First, we should ease immigration restrictions for high-skilled workers. Immigrants have fueled innovation and entrepreneurship for generations. They are twice as likely as regular citizens to start a business and also more likely to patent new high tech technologies. Innovative companies like Google, EBay, and Apple were founded by immigrants or their children. Easing immigration restrictions will allow more potential entrepreneurs to live their dream.

Second, we should make urban housing more affordable. Cities have become centers of economic growth and innovation but are too expensive for many to afford. The solution is to increase the supply of new homes to put downward pressure on prices. Therefore, we should ease zoning restrictions and reduce red tape to allow for more buildings to be built quickly. This will allow more people to live in cities and afford to take a risk starting a new venture.

Third, we should counter policies that protect incumbent firms. Large established firms don’t like competition from new firms. They often use their economic power to lobby governments to create barriers to entry through protectionist policies. New firms and entrepreneurs usually don’t have the economic means to fight back in the political arena.

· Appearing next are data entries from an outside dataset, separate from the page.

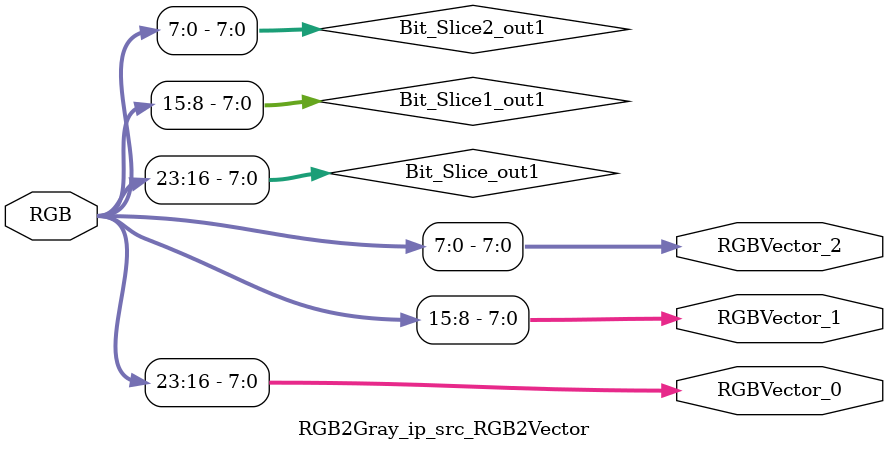
<source format=v>



`timescale 1 ns / 1 ns

module RGB2Gray_ip_src_RGB2Vector
          (RGB,
           RGBVector_0,
           RGBVector_1,
           RGBVector_2);


  input   [31:0] RGB;  // uint32
  output  [7:0] RGBVector_0;  // uint8
  output  [7:0] RGBVector_1;  // uint8
  output  [7:0] RGBVector_2;  // uint8


  wire [7:0] Bit_Slice_out1;  // uint8
  wire [7:0] Bit_Slice1_out1;  // uint8
  wire [7:0] Bit_Slice2_out1;  // uint8

  // RGB represented in
  // 32'hFFRRGGBB


  assign Bit_Slice_out1 = RGB[23:16];



  assign RGBVector_0 = Bit_Slice_out1;

  assign Bit_Slice1_out1 = RGB[15:8];



  assign RGBVector_1 = Bit_Slice1_out1;

  assign Bit_Slice2_out1 = RGB[7:0];



  assign RGBVector_2 = Bit_Slice2_out1;

endmodule  // RGB2Gray_ip_src_RGB2Vector


</source>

For instance, incumbent car dealerships used their lobbying power to block the innovative new firm Tesla Motors from selling directly to consumers in New Jersey. Governments can counter this by creating and financing an agency to lobby on behalf of entrepreneurs. This new agency’s goal would be to help reverse the asymmetry between incumbent and new firms, and to promote an entrepreneur-friendly economic ecosystem.

The decline in new firm growth is an alarming trend. But it is reversible. Bringing in more high-skilled immigrants, making cities affordable, and countering incumbent firms’ political power are key. Enacting these policies will bolster the creative destruction that makes economies grow.